--- DATA RECORDS Enclosed Below ---

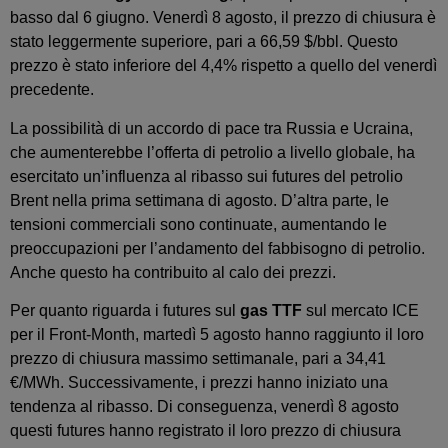
basso dal 6 giugno. Venerdì 8 agosto, il prezzo di chiusura è
stato leggermente superiore, pari a 66,59 $/bbl. Questo
prezzo è stato inferiore del 4,4% rispetto a quello del venerdì
precedente.
La possibilità di un accordo di pace tra Russia e Ucraina,
che aumenterebbe l’offerta di petrolio a livello globale, ha
esercitato un’influenza al ribasso sui futures del petrolio
Brent nella prima settimana di agosto. D’altra parte, le
tensioni commerciali sono continuate, aumentando le
preoccupazioni per l’andamento del fabbisogno di petrolio.
Anche questo ha contribuito al calo dei prezzi.
Per quanto riguarda i futures sul
gas TTF
sul mercato ICE
per il Front‑Month, martedì 5 agosto hanno raggiunto il loro
prezzo di chiusura massimo settimanale, pari a 34,41
€/MWh. Successivamente, i prezzi hanno iniziato una
tendenza al ribasso. Di conseguenza, venerdì 8 agosto
questi futures hanno registrato il loro prezzo di chiusura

--- End of Enclosed DATA RECORDS ---

Please recast the text from all the items above as a Markdown table with two columns, Row and Line, numbering each line in order and leaving out blank lines. Leave the pictures out of the table.

| Row | Line |
|---|---|
| 1 | basso dal 6 giugno. Venerdì 8 agosto, il prezzo di chiusura è |
| 2 | stato leggermente superiore, pari a 66,59 $/bbl. Questo |
| 3 | prezzo è stato inferiore del 4,4% rispetto a quello del venerdì |
| 4 | precedente. |
| 5 | La possibilità di un accordo di pace tra Russia e Ucraina, |
| 6 | che aumenterebbe l’offerta di petrolio a livello globale, ha |
| 7 | esercitato un’influenza al ribasso sui futures del petrolio |
| 8 | Brent nella prima settimana di agosto. D’altra parte, le |
| 9 | tensioni commerciali sono continuate, aumentando le |
| 10 | preoccupazioni per l’andamento del fabbisogno di petrolio. |
| 11 | Anche questo ha contribuito al calo dei prezzi. |
| 12 | Per quanto riguarda i futures sul |
| 13 | gas TTF |
| 14 | sul mercato ICE |
| 15 | per il Front‑Month, martedì 5 agosto hanno raggiunto il loro |
| 16 | prezzo di chiusura massimo settimanale, pari a 34,41 |
| 17 | €/MWh. Successivamente, i prezzi hanno iniziato una |
| 18 | tendenza al ribasso. Di conseguenza, venerdì 8 agosto |
| 19 | questi futures hanno registrato il loro prezzo di chiusura |